Put the data below into a JSON list of strings, with one string for each line and blank lines left out.

# # #

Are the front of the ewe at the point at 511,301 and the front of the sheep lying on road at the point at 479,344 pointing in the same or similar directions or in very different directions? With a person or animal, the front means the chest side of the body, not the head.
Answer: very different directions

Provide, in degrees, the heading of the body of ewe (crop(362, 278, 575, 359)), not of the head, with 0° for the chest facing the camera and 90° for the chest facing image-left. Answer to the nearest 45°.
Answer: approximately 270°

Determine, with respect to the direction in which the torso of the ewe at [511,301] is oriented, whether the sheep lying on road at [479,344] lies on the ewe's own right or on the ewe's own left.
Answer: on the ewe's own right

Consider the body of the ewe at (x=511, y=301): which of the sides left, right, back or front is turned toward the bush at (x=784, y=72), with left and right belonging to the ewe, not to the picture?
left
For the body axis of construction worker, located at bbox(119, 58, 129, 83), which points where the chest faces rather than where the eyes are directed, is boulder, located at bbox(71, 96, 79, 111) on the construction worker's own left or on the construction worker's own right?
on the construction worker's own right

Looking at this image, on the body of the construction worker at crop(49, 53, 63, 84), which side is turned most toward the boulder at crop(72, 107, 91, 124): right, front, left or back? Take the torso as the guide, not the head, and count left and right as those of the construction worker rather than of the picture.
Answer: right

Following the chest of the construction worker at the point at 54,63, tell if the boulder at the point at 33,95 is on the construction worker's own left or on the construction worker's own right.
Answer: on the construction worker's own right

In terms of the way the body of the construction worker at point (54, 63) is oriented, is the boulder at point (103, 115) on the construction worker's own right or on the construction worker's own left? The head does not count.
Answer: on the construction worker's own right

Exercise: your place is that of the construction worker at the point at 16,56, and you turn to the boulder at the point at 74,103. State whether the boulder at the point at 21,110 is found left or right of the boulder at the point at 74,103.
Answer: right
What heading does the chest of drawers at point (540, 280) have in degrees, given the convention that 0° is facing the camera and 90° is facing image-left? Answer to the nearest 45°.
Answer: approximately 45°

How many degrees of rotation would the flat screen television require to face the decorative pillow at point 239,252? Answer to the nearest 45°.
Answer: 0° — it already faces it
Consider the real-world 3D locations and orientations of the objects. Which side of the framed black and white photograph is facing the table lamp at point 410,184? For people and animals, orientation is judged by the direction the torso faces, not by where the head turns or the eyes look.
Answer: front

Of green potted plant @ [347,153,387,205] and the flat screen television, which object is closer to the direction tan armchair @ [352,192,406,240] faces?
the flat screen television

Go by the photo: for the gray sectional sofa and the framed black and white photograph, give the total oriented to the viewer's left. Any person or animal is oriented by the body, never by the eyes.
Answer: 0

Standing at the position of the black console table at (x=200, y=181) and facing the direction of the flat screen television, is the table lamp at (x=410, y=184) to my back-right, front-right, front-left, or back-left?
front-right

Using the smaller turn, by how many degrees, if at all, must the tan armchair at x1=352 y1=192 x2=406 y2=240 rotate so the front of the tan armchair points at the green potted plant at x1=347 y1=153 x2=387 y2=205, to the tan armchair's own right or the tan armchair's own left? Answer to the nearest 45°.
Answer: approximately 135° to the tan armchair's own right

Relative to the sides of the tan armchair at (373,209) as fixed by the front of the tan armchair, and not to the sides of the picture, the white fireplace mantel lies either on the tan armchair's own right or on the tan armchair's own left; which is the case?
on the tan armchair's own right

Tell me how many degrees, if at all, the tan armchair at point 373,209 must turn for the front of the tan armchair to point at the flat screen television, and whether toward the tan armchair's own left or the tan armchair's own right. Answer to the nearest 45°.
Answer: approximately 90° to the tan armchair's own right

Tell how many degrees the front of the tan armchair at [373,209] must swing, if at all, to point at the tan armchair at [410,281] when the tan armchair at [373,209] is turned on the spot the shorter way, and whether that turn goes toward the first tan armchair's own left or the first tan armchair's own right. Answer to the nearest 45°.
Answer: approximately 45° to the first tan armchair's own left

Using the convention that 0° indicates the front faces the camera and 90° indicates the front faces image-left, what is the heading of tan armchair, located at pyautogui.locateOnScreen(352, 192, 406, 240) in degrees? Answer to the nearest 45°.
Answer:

# # #

| COMPLETED TASK |
[
  "Are the front of the ewe at the point at 511,301 and the front of the sheep lying on road at the point at 479,344 pointing in the same or similar directions or in very different directions? With a person or animal, the front means the chest side of the body, not the head.",
  "Answer: very different directions",
  "Provide, in degrees, the heading of the body of ewe (crop(362, 278, 575, 359)), not of the head, with 0° for the chest facing the camera and 90° for the chest facing image-left. Answer to the nearest 45°.",
  "Answer: approximately 270°",
  "Determine, with respect to the direction in which the torso of the ewe at [511,301] is oriented, whether the sheep lying on road at [479,344] lies on the ewe's own right or on the ewe's own left.",
  "Answer: on the ewe's own right",
  "Consider the body of the ewe at (x=511, y=301): which of the sides left, right, back or front is turned toward the bush at (x=784, y=72), with left and right belonging to the ewe, not to the picture?",
  "left",
  "For the body axis of construction worker, located at bbox(119, 58, 129, 83), which points where the chest faces rather than where the eyes are directed, is boulder, located at bbox(71, 96, 79, 111) on the construction worker's own left or on the construction worker's own right?",
  "on the construction worker's own right",
  "Looking at this image, on the body of the construction worker at crop(49, 53, 63, 84), which side is turned most toward the boulder at crop(72, 107, 91, 124): right, front, left or back? Take the torso as the guide, not the head, and count left and right as those of the construction worker rather than of the picture.",
  "Answer: right",
  "Following the chest of the construction worker at the point at 54,63, tell if the boulder at the point at 33,95 is on the construction worker's own left or on the construction worker's own right.",
  "Answer: on the construction worker's own right",
  "In terms of the way the body of the construction worker at point (54, 63) is oriented, is the boulder at point (103, 115) on the construction worker's own right or on the construction worker's own left? The head does not count.",
  "Answer: on the construction worker's own right",
  "Exercise: your place is that of the construction worker at the point at 16,56, and you turn to the boulder at the point at 74,103. State whether the boulder at the point at 21,110 is found left or right of the boulder at the point at 74,103.",
  "Answer: right",
  "What heading does the chest of drawers at point (540, 280) have in degrees, given the convention that 0° is facing the camera and 90° is facing image-left? Answer to the nearest 45°.",
  "Answer: approximately 45°",
  "How many degrees of rotation would the flat screen television require to face the decorative pillow at point 239,252? Answer to the nearest 45°.",
  "Answer: 0° — it already faces it",
  "Consider the real-world 3D locations and orientations of the objects. Which side of the framed black and white photograph is facing the table lamp at point 410,184? For people and animals, orientation is judged by the direction the torso faces, not by where the head turns or the eyes look.",
  "Answer: front",
  "Of green potted plant @ [347,153,387,205] and the flat screen television, which object is closer to the direction tan armchair @ [352,192,406,240] faces?",
  "the flat screen television",
  "Go by the photo: for the gray sectional sofa and the framed black and white photograph, give the total oriented to the viewer's left. Any person or animal is oriented by the body, never by the eyes.",
  "Answer: 0",
  "Standing at the position of the black console table at (x=200, y=181) and facing the direction of the flat screen television, is the table lamp at (x=410, y=184) to my back-right, front-right, front-left, or back-left?",
  "front-right",
  "Using the smaller turn, by how many degrees, if at all, must the tan armchair at x1=352 y1=192 x2=406 y2=240 rotate so the front of the tan armchair points at the green potted plant at x1=347 y1=153 x2=387 y2=205, to the tan armchair's own right or the tan armchair's own left? Answer to the nearest 45°.",
  "Answer: approximately 135° to the tan armchair's own right",
  "Relative to the sides of the tan armchair at (373,209) as fixed by the front of the tan armchair, and not to the sides of the picture, the white fireplace mantel lies either on the tan armchair's own right or on the tan armchair's own left; which is the case?",
  "on the tan armchair's own right",
  "Tell me how many degrees, if at all, the tan armchair at point 373,209 must turn for the front of the tan armchair to point at the flat screen television, and whether toward the tan armchair's own left or the tan armchair's own right. Answer to the nearest 45°.",
  "Answer: approximately 90° to the tan armchair's own right",
  "Tell how many degrees the front of the tan armchair at [373,209] must swing, if at all, to point at the tan armchair at [410,281] when the tan armchair at [373,209] is turned on the spot the shorter way, and whether that turn goes toward the first tan armchair's own left or the first tan armchair's own right. Answer to the nearest 45°.",
  "Answer: approximately 45° to the first tan armchair's own left",
  "Using the convention that 0° indicates the front faces the camera and 90° indicates the front faces image-left, what is the heading of tan armchair, located at pyautogui.locateOnScreen(352, 192, 406, 240) in degrees? Answer to the nearest 45°.",
  "Answer:"
]